Thursday, March 22, 2012

A Doll with Wavy Red Hair

Each week Gary goes to the flea market hoping to sell a few items. When Gary returns home I ask him how he's done. Some days he says he did pretty good, other days he says it wasn't worth going. Today he made $6 but the booth cost him $12. What keeps Gary taking items to sell at the flea markets week after week are the people he meets. I can't wait for Gary to get home to tell me about the man, the woman, the child, the couple, or the family he met that day. There's a beautiful story contained in every person and I crave hearing those stories. The stories about my fellow man, about the human struggle he relays to me each day. There's a kind of companionship in knowing there are others who are the same as oneself. Other's who experience and feel the same things, who struggle the same struggles, people we feel a kinship with.

I told Gary he should write a book about all these people but Gary said he can't write. Gary's talents lie in talking to the people. Somehow Gary has the ability to get folks to feel free enough to tell their story to him. He in turn comes home and tells me the oral history of the day. I in turn wonder how I can do justice to their stories.

Across from Gary today was a family of four, a mother, a father, and two developmentally challenged girls. I might add the girls were adults. The family didn't sell anything all day long, not a thing. They were there all day sitting in the hot sun and keeping a stiff upper lip so to speak. Anyway, the guy next to them didn't sell anything all day long either, some days are like that. Usually towards the end of the month. Folks have run out of their monthly income by that time. During the day one of the girls took a liking to a doll the guy next to them had for sale. She cuddled and hugged that doll all day long. Gary said the doll was about two feet tall and had long wavy red hair.

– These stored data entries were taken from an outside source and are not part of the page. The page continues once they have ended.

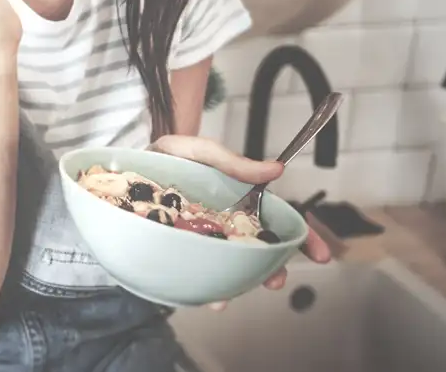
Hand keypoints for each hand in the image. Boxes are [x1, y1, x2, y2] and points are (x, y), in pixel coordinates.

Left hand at [147, 134, 332, 310]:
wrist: (122, 167)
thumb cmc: (166, 156)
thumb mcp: (198, 150)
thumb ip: (233, 161)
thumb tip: (275, 169)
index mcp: (237, 200)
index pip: (277, 220)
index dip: (302, 238)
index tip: (322, 256)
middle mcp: (224, 224)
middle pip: (259, 250)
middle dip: (273, 269)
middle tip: (275, 280)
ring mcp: (202, 240)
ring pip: (231, 267)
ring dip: (238, 284)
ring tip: (231, 296)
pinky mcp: (178, 251)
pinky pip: (198, 272)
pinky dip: (206, 286)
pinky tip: (207, 295)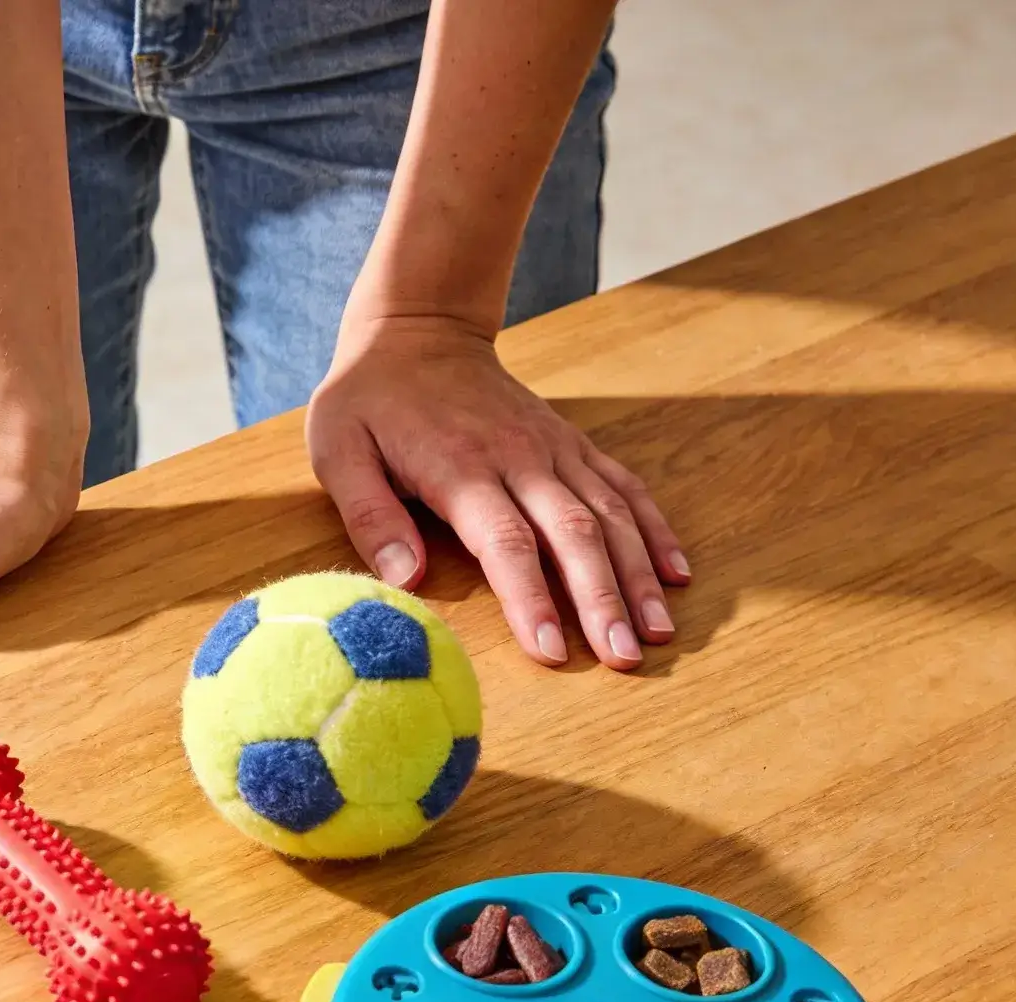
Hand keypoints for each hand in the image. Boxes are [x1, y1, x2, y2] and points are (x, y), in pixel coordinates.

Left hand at [306, 311, 687, 670]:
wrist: (419, 330)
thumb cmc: (370, 398)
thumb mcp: (338, 449)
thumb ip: (370, 516)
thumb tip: (405, 579)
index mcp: (461, 468)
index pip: (506, 543)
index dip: (531, 599)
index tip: (552, 652)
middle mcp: (520, 458)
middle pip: (574, 535)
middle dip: (602, 600)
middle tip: (623, 657)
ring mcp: (554, 449)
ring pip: (611, 515)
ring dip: (638, 575)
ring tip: (659, 631)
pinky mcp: (572, 444)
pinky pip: (625, 487)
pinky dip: (654, 530)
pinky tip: (677, 574)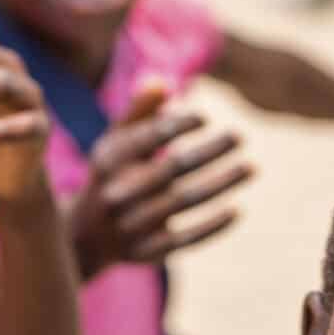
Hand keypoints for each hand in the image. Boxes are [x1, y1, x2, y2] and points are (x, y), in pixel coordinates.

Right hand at [69, 81, 248, 278]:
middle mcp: (118, 193)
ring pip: (183, 202)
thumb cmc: (108, 178)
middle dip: (208, 151)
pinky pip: (184, 239)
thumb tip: (162, 82)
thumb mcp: (112, 144)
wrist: (82, 238)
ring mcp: (131, 226)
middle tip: (240, 136)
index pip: (145, 139)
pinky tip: (237, 210)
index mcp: (108, 162)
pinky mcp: (145, 252)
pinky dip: (211, 226)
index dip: (176, 126)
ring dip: (220, 185)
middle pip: (171, 169)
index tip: (205, 117)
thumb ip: (137, 113)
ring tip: (251, 167)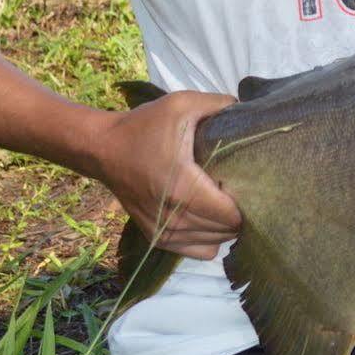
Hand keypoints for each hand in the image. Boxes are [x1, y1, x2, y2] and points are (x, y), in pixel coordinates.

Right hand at [91, 90, 242, 259]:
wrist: (103, 150)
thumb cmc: (144, 127)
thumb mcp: (182, 104)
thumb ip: (220, 104)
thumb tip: (249, 108)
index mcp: (183, 187)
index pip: (231, 214)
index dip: (249, 201)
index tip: (252, 182)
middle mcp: (173, 217)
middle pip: (227, 231)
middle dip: (242, 213)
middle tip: (243, 189)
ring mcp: (163, 233)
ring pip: (215, 243)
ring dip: (226, 226)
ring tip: (227, 201)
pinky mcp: (157, 239)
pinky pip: (199, 250)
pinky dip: (210, 238)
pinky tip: (211, 217)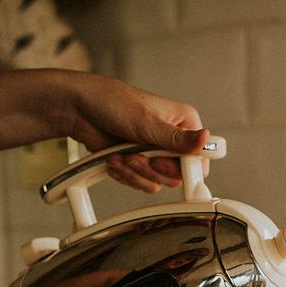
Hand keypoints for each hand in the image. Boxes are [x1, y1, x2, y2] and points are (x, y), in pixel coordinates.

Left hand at [68, 73, 209, 193]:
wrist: (79, 110)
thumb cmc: (112, 103)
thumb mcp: (148, 122)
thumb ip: (178, 138)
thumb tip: (206, 139)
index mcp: (184, 124)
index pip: (199, 158)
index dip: (184, 167)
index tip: (163, 163)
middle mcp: (172, 140)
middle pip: (176, 175)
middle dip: (151, 168)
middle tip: (136, 155)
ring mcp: (154, 154)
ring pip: (156, 182)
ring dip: (135, 172)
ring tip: (122, 155)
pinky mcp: (137, 164)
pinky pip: (140, 183)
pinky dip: (124, 175)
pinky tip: (115, 158)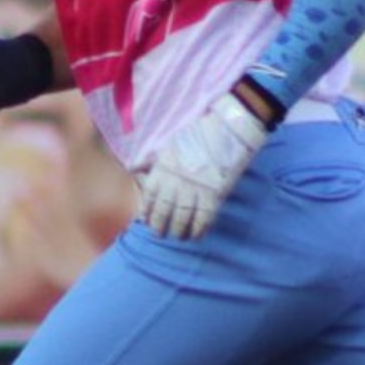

At the end of the day the guy who didn't sell anything went up to the parents and said he wanted their daughter to have the doll. The daughter was ecstatic.

When Gary came home and told me this story, I cried. I cried at the kindness and beauty of mankind. Gary said he asked the girl what she was going to name the doll. She said she didn't know yet, she'd wait till she brought the doll home. She said she'd see how the doll got along with her other dolls and then she'd know her name. The mother told Gary her daughter had lots of dolls, maybe too many.

Week after week Gary tells me about the people he meets. I wish, I only wish I could somehow help them all, but unable and failing that, I hope to be able to tell their story. I was going to call this story, A Story Waiting to be Told. But maybe that's the title to a book, Stories Waiting to be Told, and this is but one short story within that book. I have other's; Gary has others. Should I tell them here? Maybe a publisher will discover one and offer me a book deal. Ha. For now, Gary will keep going to the flea market because he likes it, and I will keep writing because I like it. Thanks for reading and for all your comments.


  1. Hello Linda:
    It must, at times, be a little depressing to spend a day at the market and not to cover the costs. But, as you suggest, you can never be certain what might happen and, like Gary, we should enjoy meeting the people and, indeed, making up stories about them.

  2. Hi Jane and Lance, thanks, yes sometimes it's depressing I think but more to me than Gary he just enjoys being there and talking with the people but when I have a task at hand and am not successful it would get me down so best he goes and comes and tells me a story and I stay here and make something in clay and then a nice dinner.

  3. It sounds like the treasures from the flea market are not all material. When one comes home a little richer of spirit it has been a good day.

  4. Hi Lori, thanks, you are right richer in spirit I couldn't have said it better.

  5. I would love to hear more of Gary's stories. We all need day brighteners and it sounds like he has a lot of them!

  6. Hi Ms. Sparrow, thanks, yes Gary has lots of stories and you are right we all need our days brightened that's for sure.

  7. Wonderful story Linda. Very sweet. Thanks for sharing.

  8. Sounds to me as though you make a great team. I'd love to know what she named her doll!

  9. That was a really nice man that gave her the doll. It is so nice to see people behaving in a way that makes us proud to be human. Makes us for a while forget the cruel headlines.
    Have you thought of digital publishing? Half the books I read are digital books that were published through Amazon. Or how about sending the stories to Chicken Soup for the Soul.
    Till then,please keep printing them here for our enjoyment.

  10. Hi Ronna, thanks, some folks are amazing that's for sure.

    Hi Elaine, thanks, maybe Gary will find out next time he goes what the dolls name is, that would be cool.

    Hi Patti, thanks, I'll check into sending them to some magazine or publishers or something don't want to get into the self publishing so as not to spread myself too thin.